### Brano proposto:
::::

Tanti segreti per mettersi in viaggio nella comunicazione felice

IangelaFoirene Grandi canta: “Prima di partire per un lungo viaggio…prova a capire se stai bene tu, prova ad ascoltare un po’ di più, prova a capire quello che dai tu. Porta con te la voglia di adattarti. Porta con te la voglia di non tornare più.” Provate ad interpretare queste parole pensando al tema della comunicazione: il viaggio è quello necessario per arrivare alla meta, una comunicazione libera e positiva che ci darà grandi ritorni in benessere. La voglia di adattarsi è sostanzialmente la capacità di cambiare in nome di un miglioramento che deriverà a tutta la nostra persona. E la voglia di non tornare più indietro sarà il risultato inevitabile dei nostri sforzi, poiché avremo provato come si sta meglio quando si comunica meglio!

::::

### Dati dell'esercizio:
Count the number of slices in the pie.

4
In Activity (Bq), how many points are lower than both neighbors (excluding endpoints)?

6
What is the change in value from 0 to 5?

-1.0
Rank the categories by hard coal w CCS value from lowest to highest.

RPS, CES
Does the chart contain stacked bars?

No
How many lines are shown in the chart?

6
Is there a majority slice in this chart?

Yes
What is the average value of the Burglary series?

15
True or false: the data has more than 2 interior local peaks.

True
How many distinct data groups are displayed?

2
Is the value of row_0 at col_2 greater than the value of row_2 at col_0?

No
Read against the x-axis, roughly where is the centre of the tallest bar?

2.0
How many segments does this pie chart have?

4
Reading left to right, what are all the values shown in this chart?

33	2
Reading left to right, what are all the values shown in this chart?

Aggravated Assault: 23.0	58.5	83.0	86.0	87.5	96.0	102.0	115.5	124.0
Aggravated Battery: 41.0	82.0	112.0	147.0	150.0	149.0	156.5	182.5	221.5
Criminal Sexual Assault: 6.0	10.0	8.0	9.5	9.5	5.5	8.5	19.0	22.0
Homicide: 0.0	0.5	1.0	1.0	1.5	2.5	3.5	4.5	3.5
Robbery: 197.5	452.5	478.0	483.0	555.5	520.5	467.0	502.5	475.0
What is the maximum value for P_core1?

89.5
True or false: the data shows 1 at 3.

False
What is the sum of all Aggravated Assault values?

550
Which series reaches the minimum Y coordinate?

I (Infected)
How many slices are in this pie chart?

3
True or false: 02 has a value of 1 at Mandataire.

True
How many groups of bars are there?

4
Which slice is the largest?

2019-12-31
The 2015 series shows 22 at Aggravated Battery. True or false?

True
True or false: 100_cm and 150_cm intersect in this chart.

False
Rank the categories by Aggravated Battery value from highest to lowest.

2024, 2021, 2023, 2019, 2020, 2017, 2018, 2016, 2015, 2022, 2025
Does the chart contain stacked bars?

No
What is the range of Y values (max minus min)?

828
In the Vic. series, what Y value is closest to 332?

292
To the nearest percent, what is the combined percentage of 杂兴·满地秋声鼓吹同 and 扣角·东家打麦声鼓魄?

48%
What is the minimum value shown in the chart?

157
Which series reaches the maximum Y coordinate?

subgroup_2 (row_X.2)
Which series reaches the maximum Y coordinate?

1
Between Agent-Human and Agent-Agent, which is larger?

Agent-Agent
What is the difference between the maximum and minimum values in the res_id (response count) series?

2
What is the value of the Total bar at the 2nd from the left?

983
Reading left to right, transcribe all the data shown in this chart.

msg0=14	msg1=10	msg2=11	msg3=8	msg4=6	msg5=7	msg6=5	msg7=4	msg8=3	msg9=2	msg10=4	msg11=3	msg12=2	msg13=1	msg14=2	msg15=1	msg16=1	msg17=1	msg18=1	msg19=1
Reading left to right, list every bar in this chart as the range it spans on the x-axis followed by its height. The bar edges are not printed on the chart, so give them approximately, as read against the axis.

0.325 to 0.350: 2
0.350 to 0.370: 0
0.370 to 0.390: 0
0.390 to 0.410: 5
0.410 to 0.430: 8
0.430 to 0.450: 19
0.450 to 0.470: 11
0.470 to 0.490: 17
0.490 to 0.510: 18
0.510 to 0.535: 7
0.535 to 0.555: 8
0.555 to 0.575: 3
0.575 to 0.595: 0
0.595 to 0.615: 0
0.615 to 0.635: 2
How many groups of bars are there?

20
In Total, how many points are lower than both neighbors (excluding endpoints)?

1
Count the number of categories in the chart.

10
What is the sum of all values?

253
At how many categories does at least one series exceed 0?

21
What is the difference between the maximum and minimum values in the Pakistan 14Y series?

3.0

::::

### Consegna:
Trascrivi senza alcuna modifica il passo del brano sulla comunicazione felice che va da "Tanti segreti per" a "si comunica meglio!". Il materiale riportato sopra non serve per svolgere il lavoro.

### Risposta:
Tanti segreti per mettersi in viaggio nella comunicazione felice

IangelaFoirene Grandi canta: “Prima di partire per un lungo viaggio…prova a capire se stai bene tu, prova ad ascoltare un po’ di più, prova a capire quello che dai tu. Porta con te la voglia di adattarti. Porta con te la voglia di non tornare più.” Provate ad interpretare queste parole pensando al tema della comunicazione: il viaggio è quello necessario per arrivare alla meta, una comunicazione libera e positiva che ci darà grandi ritorni in benessere. La voglia di adattarsi è sostanzialmente la capacità di cambiare in nome di un miglioramento che deriverà a tutta la nostra persona. E la voglia di non tornare più indietro sarà il risultato inevitabile dei nostri sforzi, poiché avremo provato come si sta meglio quando si comunica meglio!